-- DATA RECORDS follows --
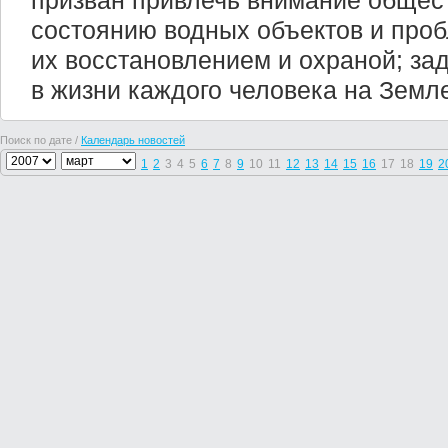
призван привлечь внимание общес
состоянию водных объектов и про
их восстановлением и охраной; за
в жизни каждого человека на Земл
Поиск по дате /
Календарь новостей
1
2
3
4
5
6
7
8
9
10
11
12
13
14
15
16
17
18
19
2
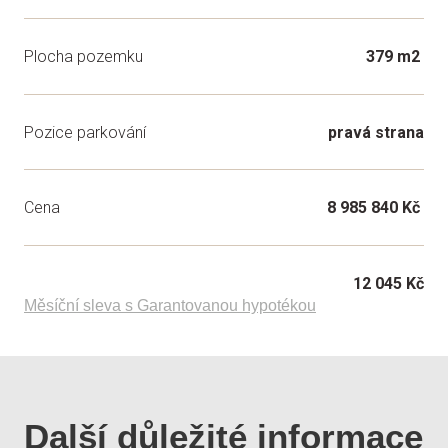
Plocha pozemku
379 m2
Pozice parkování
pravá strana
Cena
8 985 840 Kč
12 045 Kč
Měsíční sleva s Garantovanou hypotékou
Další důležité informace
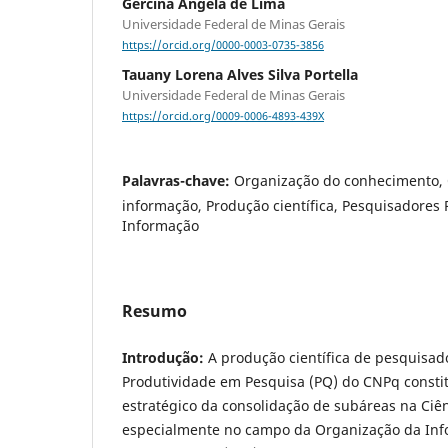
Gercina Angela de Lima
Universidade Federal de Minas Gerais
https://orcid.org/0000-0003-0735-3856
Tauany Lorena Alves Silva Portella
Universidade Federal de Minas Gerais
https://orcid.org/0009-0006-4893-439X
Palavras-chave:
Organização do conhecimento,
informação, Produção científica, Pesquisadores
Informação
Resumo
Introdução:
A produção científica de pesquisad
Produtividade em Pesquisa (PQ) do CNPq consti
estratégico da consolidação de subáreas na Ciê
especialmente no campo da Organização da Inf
-- DATA RECORDS concluded --
-- DATA RECORDS follows --
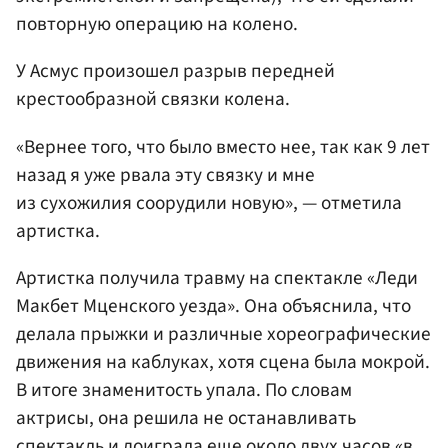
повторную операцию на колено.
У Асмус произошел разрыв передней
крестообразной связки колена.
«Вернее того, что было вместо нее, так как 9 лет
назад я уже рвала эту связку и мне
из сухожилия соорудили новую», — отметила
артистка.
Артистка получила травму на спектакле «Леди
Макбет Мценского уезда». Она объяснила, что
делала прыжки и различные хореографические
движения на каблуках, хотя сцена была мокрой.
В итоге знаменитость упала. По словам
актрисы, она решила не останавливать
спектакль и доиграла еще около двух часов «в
-- DATA RECORDS concluded --
• [YOUR GOAL]
Could you return exactly the lines above from the line with "повторную операцию на колено." to the line with "спектакль и доиграла", both included, and nothing else?

• [OUTPUT OF THE TASK]
повторную операцию на колено.
У Асмус произошел разрыв передней
крестообразной связки колена.
«Вернее того, что было вместо нее, так как 9 лет
назад я уже рвала эту связку и мне
из сухожилия соорудили новую», — отметила
артистка.
Артистка получила травму на спектакле «Леди
Макбет Мценского уезда». Она объяснила, что
делала прыжки и различные хореографические
движения на каблуках, хотя сцена была мокрой.
В итоге знаменитость упала. По словам
актрисы, она решила не останавливать
спектакль и доиграла еще около двух часов «в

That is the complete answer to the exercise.